## THE DATA
===

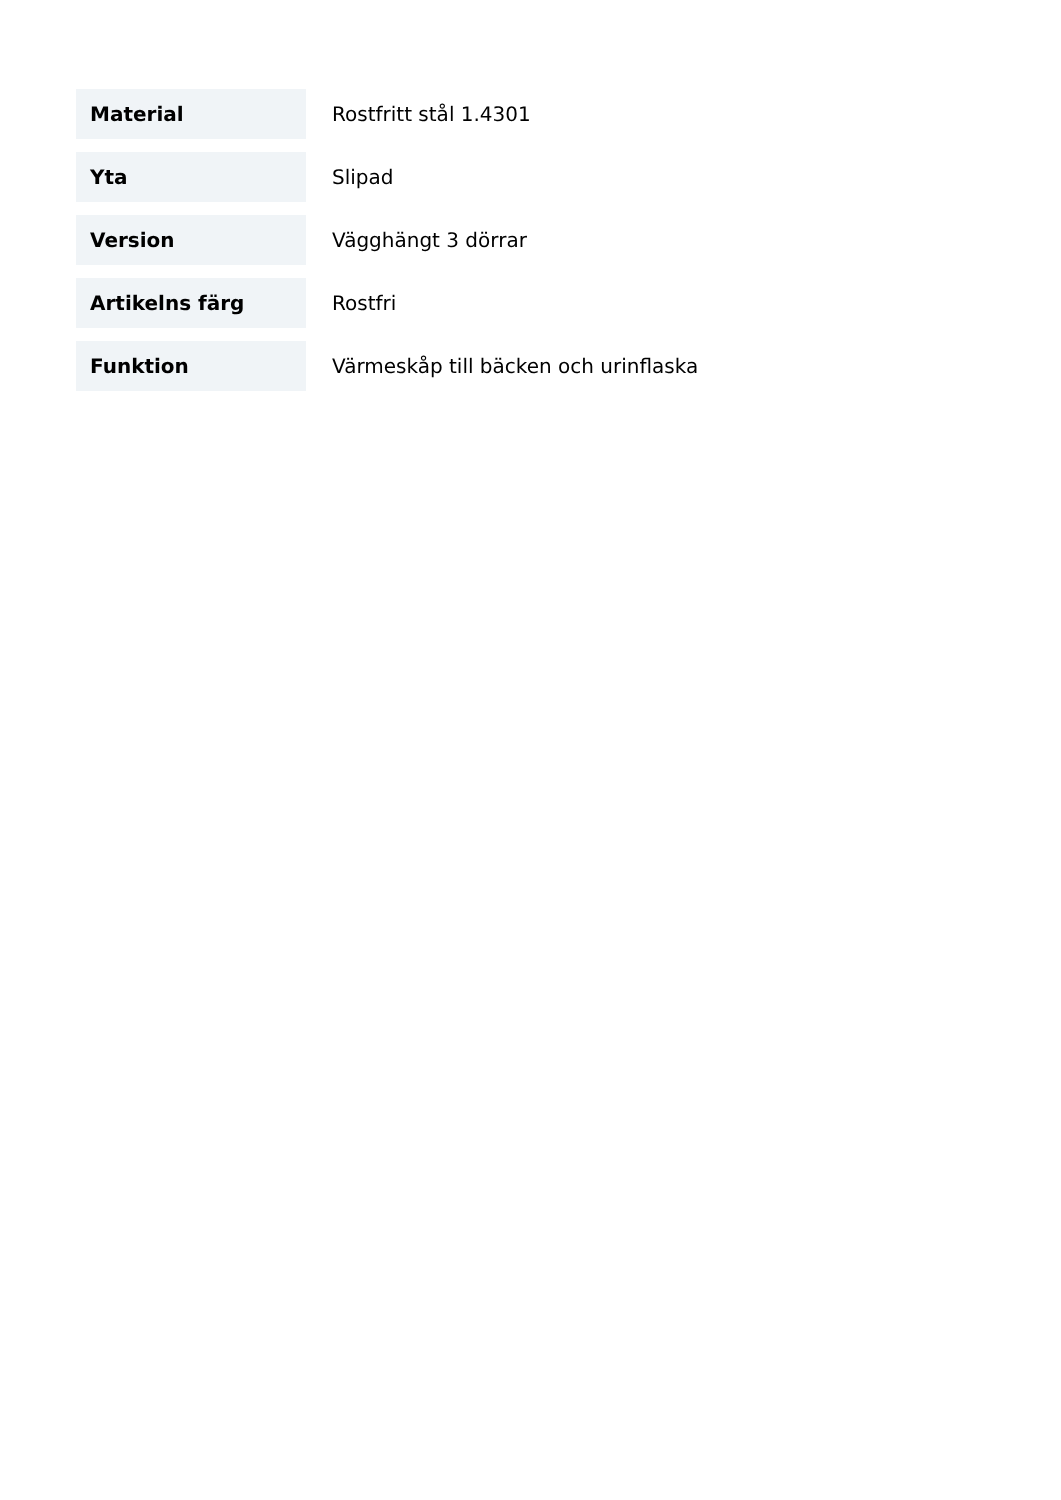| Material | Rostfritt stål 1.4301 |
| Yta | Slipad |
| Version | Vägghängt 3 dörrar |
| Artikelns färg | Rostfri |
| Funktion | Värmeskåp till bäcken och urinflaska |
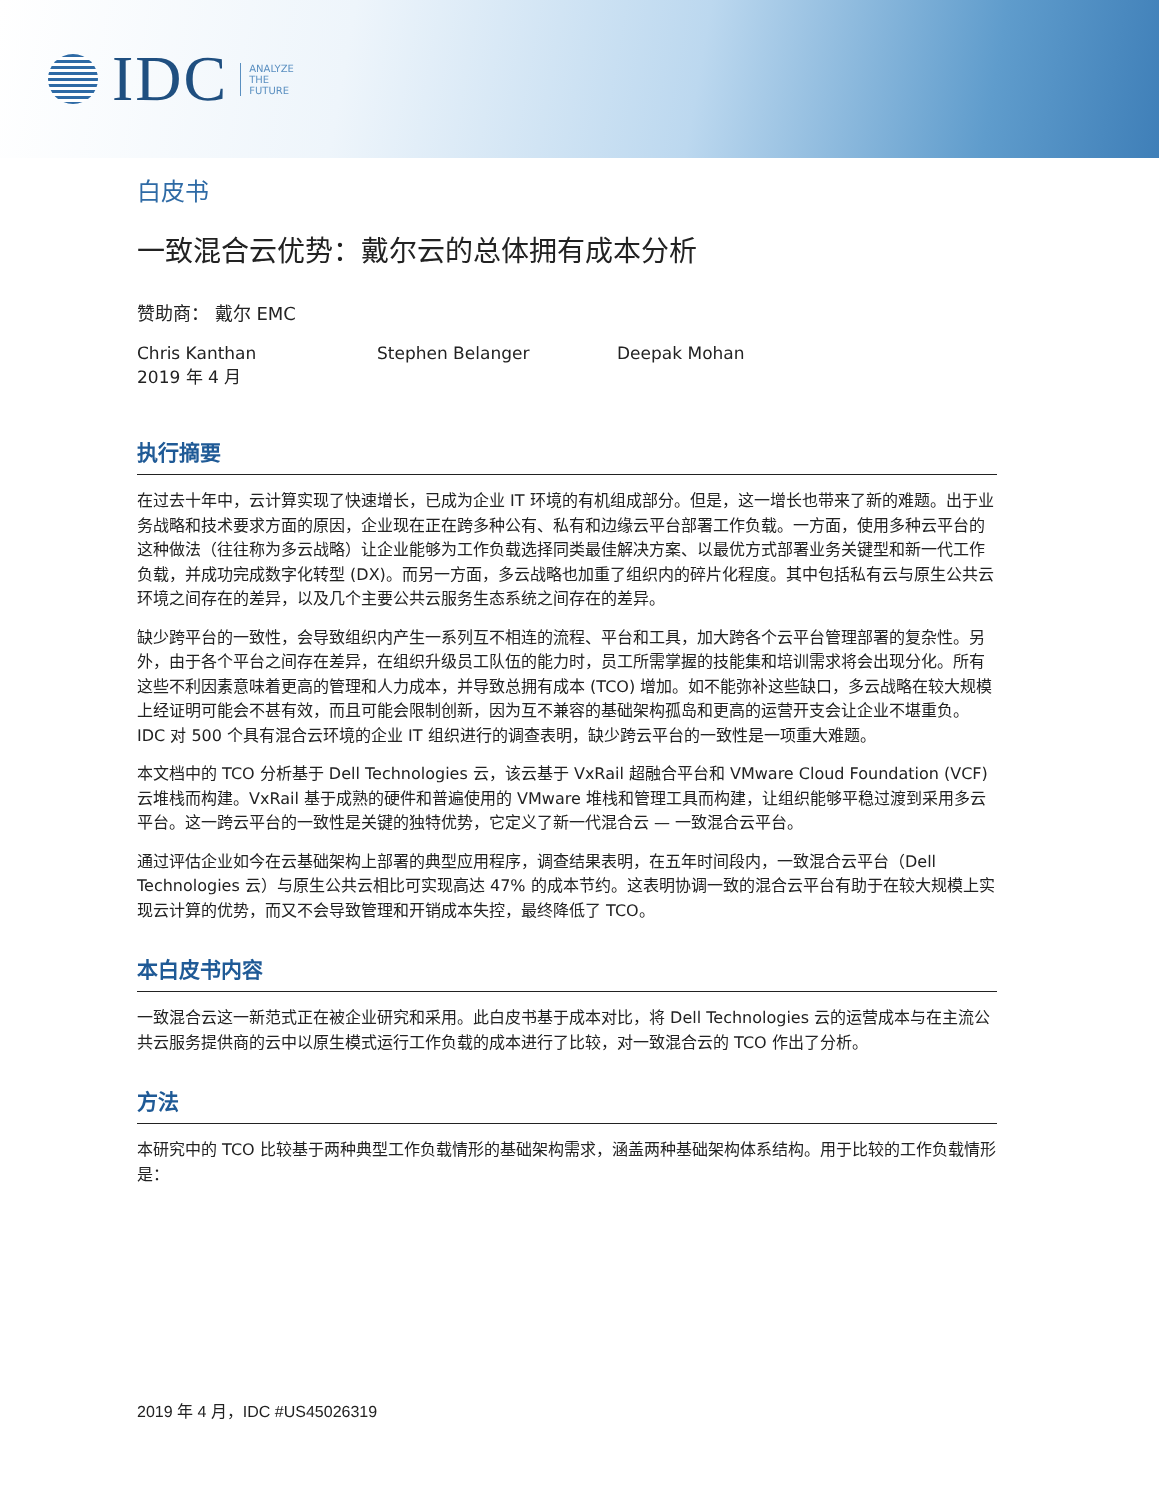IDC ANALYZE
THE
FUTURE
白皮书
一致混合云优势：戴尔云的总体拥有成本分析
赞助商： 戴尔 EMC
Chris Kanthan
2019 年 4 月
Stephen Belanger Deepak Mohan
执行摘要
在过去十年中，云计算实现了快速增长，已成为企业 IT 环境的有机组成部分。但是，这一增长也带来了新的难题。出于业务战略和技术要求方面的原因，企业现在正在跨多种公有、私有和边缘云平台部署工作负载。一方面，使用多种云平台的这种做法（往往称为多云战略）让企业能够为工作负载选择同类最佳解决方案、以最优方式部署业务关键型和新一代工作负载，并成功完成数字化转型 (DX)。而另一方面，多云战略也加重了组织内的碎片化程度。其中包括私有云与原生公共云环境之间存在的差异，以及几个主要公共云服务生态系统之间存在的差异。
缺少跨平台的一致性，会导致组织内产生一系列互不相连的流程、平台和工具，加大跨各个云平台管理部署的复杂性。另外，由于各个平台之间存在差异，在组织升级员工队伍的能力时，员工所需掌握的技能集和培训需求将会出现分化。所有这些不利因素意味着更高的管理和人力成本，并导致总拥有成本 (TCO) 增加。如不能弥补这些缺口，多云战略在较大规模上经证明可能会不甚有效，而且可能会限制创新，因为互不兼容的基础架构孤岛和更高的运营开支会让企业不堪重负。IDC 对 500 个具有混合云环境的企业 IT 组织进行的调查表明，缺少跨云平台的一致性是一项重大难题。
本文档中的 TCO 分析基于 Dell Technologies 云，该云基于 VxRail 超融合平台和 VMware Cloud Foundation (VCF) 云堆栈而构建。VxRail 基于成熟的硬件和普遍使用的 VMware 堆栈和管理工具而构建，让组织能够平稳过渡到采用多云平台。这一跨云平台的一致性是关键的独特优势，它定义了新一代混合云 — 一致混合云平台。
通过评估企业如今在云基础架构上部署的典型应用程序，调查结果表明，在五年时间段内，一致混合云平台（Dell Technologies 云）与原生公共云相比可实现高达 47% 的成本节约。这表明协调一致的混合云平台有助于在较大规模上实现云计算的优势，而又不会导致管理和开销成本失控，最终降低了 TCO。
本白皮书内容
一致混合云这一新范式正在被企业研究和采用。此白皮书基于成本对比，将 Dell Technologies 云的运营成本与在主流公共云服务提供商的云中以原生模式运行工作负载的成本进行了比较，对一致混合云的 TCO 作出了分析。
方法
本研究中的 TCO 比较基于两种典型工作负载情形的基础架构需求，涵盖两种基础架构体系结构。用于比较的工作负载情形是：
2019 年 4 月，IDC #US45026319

===

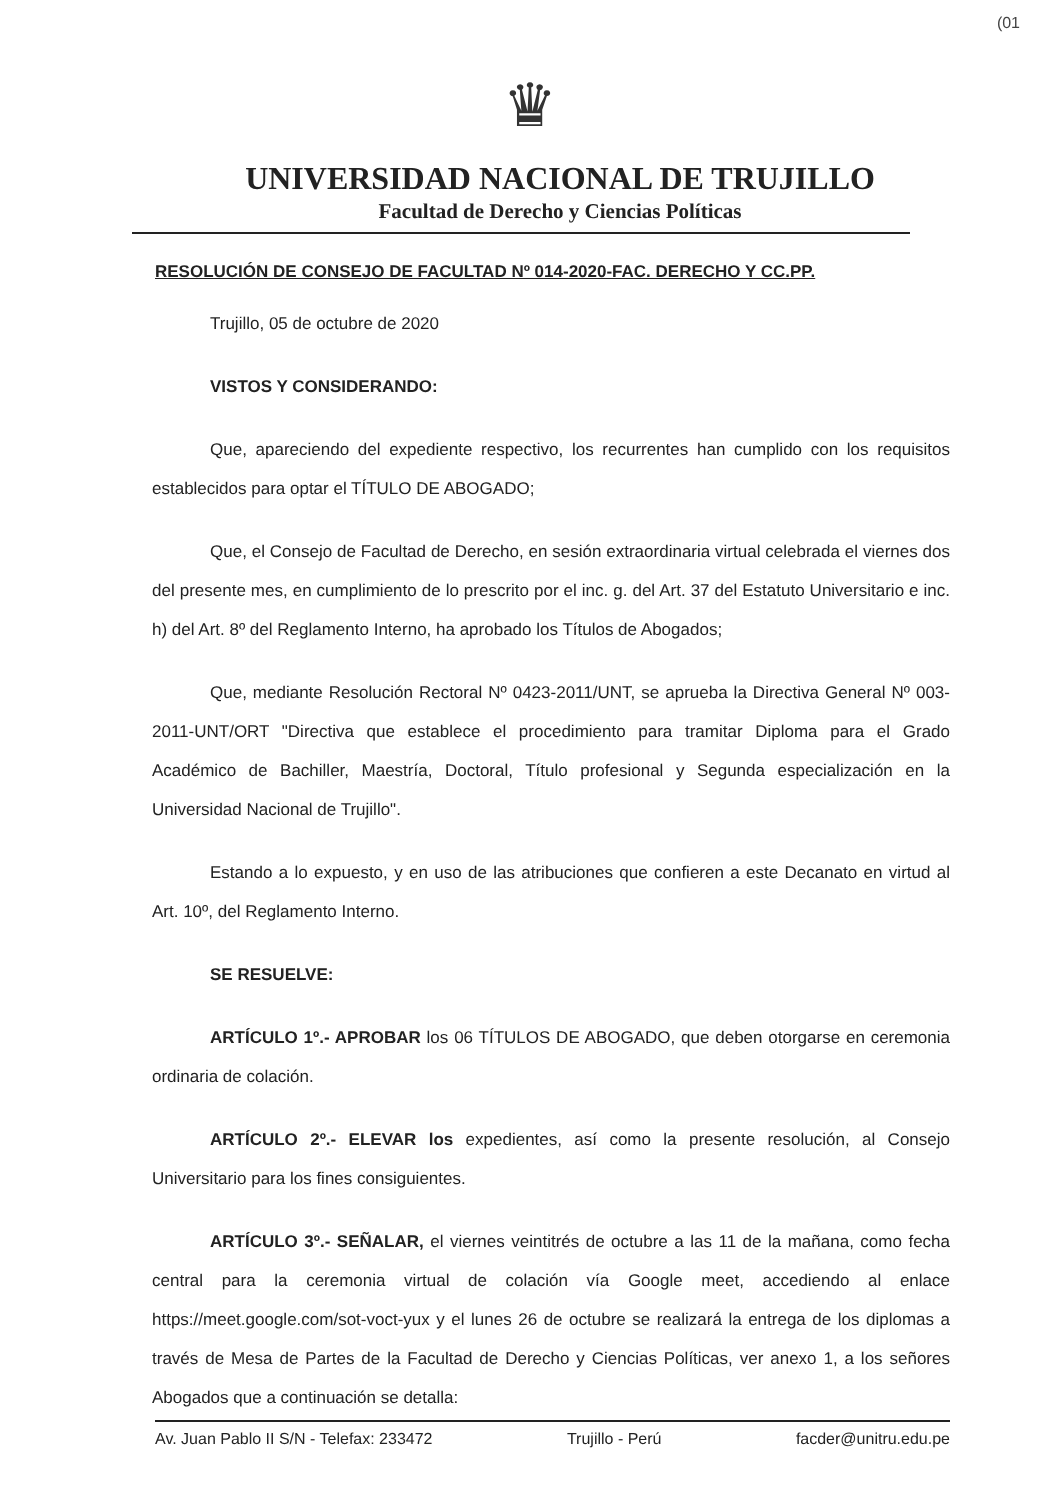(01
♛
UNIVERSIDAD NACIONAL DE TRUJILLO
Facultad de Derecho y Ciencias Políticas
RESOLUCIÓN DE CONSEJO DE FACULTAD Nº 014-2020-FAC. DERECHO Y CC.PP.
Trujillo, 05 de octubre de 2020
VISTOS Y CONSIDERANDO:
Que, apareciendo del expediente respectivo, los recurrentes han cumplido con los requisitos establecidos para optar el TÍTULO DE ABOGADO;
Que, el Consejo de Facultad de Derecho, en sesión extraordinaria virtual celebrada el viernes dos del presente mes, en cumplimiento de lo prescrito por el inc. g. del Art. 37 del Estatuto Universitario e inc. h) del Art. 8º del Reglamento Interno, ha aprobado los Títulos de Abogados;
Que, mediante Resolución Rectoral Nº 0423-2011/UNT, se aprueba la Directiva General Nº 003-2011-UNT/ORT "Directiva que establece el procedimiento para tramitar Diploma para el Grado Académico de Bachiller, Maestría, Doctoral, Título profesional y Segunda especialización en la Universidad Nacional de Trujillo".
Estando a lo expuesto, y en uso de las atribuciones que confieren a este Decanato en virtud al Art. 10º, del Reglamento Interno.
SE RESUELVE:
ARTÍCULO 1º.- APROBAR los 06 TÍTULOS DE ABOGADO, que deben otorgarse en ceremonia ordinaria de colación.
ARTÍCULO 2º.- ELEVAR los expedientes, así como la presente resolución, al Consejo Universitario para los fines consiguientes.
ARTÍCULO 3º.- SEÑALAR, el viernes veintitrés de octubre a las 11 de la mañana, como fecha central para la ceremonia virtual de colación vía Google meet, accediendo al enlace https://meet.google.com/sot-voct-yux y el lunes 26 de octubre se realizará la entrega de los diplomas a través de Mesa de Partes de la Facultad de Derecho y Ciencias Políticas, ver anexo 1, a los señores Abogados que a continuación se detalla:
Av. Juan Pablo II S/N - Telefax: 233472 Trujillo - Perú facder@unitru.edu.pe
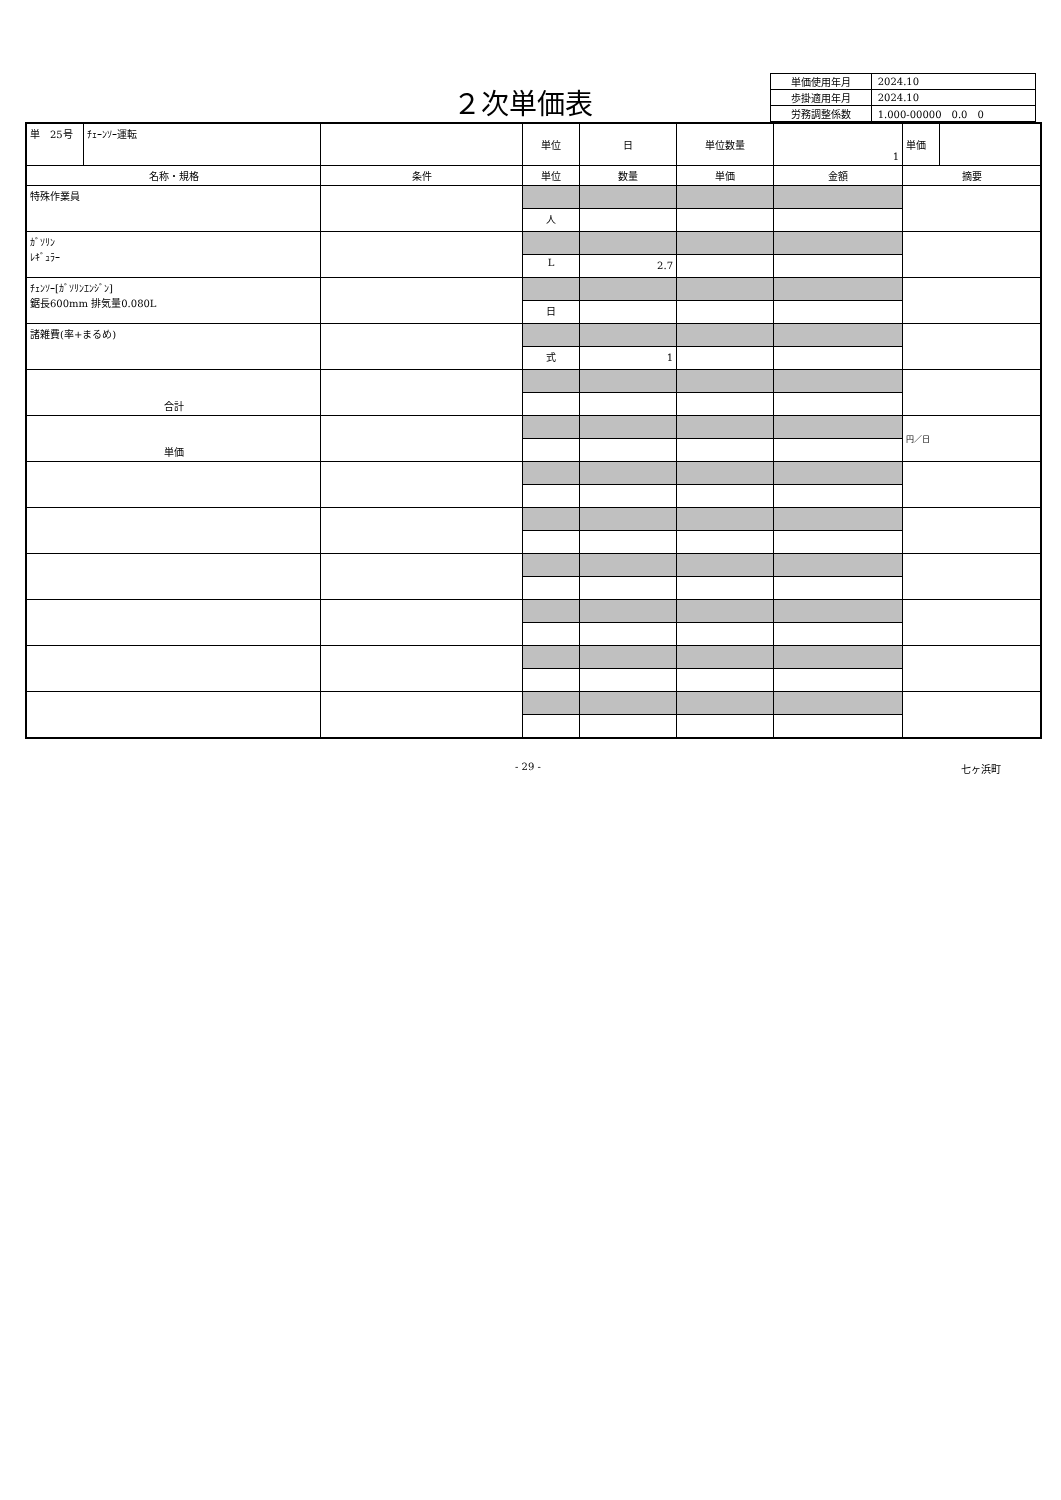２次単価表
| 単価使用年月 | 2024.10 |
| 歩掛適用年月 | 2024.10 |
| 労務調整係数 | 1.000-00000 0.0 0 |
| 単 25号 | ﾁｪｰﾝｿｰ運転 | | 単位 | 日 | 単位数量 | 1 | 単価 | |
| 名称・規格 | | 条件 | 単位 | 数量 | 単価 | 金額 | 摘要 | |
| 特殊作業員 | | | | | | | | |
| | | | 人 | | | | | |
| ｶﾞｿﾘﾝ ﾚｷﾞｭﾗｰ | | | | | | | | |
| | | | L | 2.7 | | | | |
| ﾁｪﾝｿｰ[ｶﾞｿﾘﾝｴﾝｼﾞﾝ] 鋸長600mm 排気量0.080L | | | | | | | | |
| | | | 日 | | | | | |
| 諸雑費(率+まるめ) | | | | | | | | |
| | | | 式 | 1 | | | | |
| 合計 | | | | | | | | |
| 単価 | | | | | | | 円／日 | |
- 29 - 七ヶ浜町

===

## TASK DIRECTIONS
What is needed is a verbatim copy of every line in the records above from the one containing "ﾁｪﾝｿｰ[ｶﾞｿﾘﾝｴﾝｼﾞﾝ] 鋸長600mm 排気量0.080L" down to the one containing "- 29 - 七ヶ浜町", both included, and nothing more.

## REPLY TO THE EXERCISE
| ﾁｪﾝｿｰ[ｶﾞｿﾘﾝｴﾝｼﾞﾝ] 鋸長600mm 排気量0.080L | | | | | | | | |
| | | | 日 | | | | | |
| 諸雑費(率+まるめ) | | | | | | | | |
| | | | 式 | 1 | | | | |
| 合計 | | | | | | | | |
| 単価 | | | | | | | 円／日 | |
- 29 - 七ヶ浜町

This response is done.